RECORDS SHOWN:

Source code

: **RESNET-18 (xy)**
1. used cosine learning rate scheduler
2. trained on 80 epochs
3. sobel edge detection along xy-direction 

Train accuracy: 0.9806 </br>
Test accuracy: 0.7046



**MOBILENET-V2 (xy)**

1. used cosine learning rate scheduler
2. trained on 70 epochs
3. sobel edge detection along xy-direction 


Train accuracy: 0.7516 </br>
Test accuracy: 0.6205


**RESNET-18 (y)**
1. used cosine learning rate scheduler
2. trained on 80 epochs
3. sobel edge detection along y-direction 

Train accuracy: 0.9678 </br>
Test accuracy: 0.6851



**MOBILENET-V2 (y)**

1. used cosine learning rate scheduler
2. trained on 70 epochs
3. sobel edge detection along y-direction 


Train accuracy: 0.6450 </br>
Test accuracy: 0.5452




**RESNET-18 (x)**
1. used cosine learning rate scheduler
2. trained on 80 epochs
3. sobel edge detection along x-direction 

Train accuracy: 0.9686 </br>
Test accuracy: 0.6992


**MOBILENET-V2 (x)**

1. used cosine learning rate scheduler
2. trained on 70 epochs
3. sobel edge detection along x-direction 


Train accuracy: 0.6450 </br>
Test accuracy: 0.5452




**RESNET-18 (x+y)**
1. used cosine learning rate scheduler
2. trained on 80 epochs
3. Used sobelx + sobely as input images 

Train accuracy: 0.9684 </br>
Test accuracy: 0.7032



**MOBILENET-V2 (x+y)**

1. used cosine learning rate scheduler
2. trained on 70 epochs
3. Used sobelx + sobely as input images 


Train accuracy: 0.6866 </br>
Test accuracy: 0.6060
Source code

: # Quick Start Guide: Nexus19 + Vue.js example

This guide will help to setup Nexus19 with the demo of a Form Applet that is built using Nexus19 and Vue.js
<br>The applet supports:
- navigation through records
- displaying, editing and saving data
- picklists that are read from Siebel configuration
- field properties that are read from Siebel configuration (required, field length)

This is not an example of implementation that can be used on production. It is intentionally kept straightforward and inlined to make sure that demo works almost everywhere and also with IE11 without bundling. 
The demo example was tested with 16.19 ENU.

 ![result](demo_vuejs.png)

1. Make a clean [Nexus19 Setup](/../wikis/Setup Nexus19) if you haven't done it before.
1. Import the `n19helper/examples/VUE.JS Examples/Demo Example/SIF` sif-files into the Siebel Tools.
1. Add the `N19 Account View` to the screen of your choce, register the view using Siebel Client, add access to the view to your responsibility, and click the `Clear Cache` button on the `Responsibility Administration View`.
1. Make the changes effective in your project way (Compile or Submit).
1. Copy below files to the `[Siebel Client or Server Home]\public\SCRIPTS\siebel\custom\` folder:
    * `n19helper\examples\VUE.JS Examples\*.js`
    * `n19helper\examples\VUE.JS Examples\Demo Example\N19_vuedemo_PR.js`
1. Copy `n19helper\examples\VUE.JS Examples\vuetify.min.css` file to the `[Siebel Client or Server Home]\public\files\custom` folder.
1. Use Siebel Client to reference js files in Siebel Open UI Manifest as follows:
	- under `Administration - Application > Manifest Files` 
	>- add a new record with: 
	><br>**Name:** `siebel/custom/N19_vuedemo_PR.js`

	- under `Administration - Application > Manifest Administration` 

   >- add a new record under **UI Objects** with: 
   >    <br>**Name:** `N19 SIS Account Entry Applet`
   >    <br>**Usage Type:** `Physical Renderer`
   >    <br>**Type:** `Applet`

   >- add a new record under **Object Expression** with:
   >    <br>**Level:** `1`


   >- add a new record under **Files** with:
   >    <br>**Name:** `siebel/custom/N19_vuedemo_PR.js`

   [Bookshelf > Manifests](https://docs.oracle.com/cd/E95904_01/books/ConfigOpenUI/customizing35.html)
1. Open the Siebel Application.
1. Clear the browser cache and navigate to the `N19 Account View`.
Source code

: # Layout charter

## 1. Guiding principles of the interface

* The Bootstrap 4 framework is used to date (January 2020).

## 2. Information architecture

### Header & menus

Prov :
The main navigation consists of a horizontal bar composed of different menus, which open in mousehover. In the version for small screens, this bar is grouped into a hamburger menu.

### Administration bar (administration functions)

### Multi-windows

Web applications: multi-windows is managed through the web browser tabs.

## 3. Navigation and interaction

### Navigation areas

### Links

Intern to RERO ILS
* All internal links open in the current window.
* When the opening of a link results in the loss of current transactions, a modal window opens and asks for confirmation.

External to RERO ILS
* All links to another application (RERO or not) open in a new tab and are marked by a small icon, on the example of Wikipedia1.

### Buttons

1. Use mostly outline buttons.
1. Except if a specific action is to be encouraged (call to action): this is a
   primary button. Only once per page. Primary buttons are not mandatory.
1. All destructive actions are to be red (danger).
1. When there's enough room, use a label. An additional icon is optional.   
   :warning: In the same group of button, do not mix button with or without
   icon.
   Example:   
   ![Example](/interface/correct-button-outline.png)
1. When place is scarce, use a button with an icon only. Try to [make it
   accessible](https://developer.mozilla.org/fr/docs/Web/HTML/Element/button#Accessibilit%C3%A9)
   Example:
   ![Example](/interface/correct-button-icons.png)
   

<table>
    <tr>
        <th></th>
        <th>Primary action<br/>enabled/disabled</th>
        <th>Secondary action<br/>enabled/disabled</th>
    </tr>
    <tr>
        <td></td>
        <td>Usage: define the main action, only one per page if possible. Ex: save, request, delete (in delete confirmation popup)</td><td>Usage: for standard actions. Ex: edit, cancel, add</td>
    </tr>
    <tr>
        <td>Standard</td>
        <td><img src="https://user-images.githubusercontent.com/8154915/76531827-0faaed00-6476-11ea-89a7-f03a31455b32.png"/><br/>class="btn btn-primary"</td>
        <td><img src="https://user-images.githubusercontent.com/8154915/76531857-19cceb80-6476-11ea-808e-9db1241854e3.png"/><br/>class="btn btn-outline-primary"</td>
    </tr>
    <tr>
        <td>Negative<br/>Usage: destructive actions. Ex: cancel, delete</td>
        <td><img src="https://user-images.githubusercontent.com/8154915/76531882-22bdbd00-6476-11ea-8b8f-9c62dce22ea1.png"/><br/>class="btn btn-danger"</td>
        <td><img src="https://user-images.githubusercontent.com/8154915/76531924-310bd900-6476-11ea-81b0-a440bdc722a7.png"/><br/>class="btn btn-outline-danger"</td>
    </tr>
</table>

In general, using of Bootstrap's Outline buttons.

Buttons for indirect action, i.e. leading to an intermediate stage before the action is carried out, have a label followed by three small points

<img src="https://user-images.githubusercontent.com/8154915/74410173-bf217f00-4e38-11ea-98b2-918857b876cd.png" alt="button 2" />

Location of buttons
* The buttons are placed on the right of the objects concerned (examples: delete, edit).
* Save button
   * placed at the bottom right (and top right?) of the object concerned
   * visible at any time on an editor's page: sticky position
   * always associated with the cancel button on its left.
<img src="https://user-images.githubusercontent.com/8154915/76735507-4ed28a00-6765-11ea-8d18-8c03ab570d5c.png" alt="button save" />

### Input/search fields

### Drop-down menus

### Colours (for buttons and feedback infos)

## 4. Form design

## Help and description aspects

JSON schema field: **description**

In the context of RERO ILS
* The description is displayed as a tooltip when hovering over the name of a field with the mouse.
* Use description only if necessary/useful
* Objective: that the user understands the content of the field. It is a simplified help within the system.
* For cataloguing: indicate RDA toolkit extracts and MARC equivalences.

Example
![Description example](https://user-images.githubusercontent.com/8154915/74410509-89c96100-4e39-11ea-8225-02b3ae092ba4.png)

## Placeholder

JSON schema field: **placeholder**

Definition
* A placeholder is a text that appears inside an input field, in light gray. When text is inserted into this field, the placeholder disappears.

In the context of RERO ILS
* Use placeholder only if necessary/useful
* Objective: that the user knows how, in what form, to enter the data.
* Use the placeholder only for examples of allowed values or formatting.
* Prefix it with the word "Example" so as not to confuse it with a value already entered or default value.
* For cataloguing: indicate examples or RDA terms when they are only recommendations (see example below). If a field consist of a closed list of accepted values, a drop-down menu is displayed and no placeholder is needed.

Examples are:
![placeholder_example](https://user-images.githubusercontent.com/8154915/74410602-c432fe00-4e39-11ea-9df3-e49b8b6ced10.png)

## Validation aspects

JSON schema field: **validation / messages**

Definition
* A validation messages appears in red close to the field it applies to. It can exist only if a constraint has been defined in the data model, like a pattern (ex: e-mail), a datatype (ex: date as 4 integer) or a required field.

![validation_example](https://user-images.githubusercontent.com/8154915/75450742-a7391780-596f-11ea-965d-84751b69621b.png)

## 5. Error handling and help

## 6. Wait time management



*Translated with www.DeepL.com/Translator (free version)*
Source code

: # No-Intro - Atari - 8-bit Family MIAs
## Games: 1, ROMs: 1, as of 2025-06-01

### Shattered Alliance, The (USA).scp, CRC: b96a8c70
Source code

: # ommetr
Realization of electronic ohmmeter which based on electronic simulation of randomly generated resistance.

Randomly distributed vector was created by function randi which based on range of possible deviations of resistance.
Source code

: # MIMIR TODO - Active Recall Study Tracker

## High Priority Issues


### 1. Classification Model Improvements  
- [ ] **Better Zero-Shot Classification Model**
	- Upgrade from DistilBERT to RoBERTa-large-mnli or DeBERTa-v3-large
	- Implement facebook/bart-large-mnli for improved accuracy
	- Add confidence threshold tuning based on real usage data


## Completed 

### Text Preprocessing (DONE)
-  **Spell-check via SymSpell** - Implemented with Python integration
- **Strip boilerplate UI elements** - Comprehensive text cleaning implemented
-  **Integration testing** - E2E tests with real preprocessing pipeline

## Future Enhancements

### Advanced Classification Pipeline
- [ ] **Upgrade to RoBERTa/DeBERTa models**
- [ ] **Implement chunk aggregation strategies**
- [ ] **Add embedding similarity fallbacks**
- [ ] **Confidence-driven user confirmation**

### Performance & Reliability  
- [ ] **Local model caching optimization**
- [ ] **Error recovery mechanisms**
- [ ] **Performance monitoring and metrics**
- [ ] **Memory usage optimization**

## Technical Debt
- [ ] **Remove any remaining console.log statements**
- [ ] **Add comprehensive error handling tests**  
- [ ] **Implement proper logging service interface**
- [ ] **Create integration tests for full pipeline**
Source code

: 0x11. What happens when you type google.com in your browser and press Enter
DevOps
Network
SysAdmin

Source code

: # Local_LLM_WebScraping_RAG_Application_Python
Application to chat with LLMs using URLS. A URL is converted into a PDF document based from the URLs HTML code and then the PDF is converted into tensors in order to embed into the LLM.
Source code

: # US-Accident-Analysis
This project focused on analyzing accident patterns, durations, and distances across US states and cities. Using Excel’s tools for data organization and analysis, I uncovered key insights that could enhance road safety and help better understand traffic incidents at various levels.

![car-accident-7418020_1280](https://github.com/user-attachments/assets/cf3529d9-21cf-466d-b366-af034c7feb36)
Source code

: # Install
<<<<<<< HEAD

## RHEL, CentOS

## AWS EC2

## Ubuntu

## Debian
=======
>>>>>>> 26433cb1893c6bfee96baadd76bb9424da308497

ACTIVITY:
Above are some records. Copy each of their lines that holds the string "Server".

SOLUTION:
1. Copy below files to the `[Siebel Client or Server Home]\public\SCRIPTS\siebel\custom\` folder:
1. Copy `n19helper\examples\VUE.JS Examples\vuetify.min.css` file to the `[Siebel Client or Server Home]\public\files\custom` folder.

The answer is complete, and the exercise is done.